» **Text segment**
--------

Anyone seen this film?
Researching for another post, on YouTube, when I landed on the below clip for a film called One Potato, Two Potato – a title unfamiliar to me.
So, as I always do, I looked it up, and learned that the black and white movie is centered on the relationship between a white mid-western woman, in 1964 Ohio, and the black man she remarries, after her white husband leaves her and their child, a young daughter. When her ex-husband discovers that she’s married a black man, he fights her for custody of their child.
The below scene appears to be the tail end of the film, but there’s enough there (as well as in the few other short clips from the film I located) to captivate me. The climax of the story is a highly emotional courtroom sequence in which the woman’s angry ex-husband charges that the child’s welfare is threatened by the environment created by her marriage to a black man.
The film screened at the Cannes Film Festival in 1964, and I read one review from a writer who was actually present for that screening, who stated that, when it ended, the entire audience sat in silence, speechless, because they were emotionally drained!
Sounds heavy, although I couldn’t really tell from the few minutes of it that I watched.

--------

» **Supplied data**
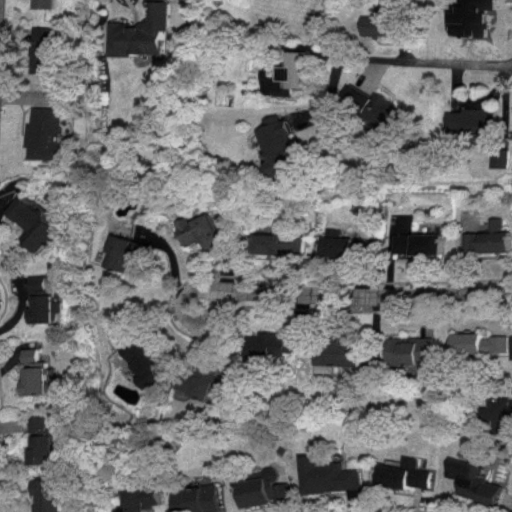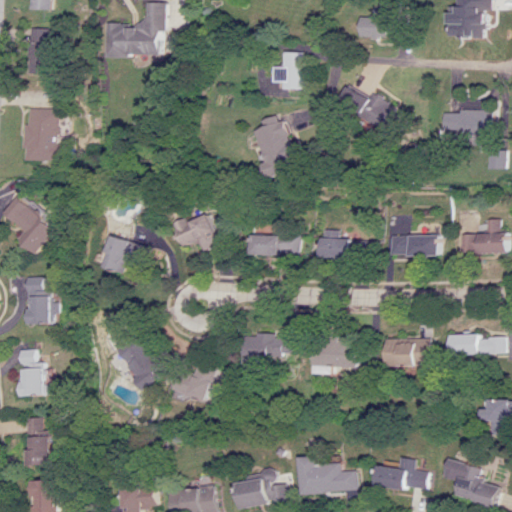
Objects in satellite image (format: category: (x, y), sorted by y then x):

--------

» **To-do list**
A: List every character in the film's story as the post about One Potato, Two Potato describes them.
B: Translate this sentence from the post about One Potato, Two Potato into French: "When her ex-husband discovers that she’s married a black man, he fights her for custody of their child."
C: Determine whether each statement agrees with the post about One Potato, Two Potato, answering yes or no and quoting the deciding words: (i) The film is in color. (ii) The film screened at the Cannes Film Festival in 1964. (iii) The writer of the post watched the entire film.

» **Problem solutions**
A:
- The white mid-western woman
- The black man she remarries
- Her white husband (later her ex-husband), who leaves her
- Their child, a young daughter

B: Lorsque son ex-mari découvre qu'elle a épousé un homme noir, il lui dispute la garde de leur enfant.

C:
(i) No: "the black and white movie"
(ii) Yes: "The film screened at the Cannes Film Festival in 1964"
(iii) No: "I couldn’t really tell from the few minutes of it that I watched"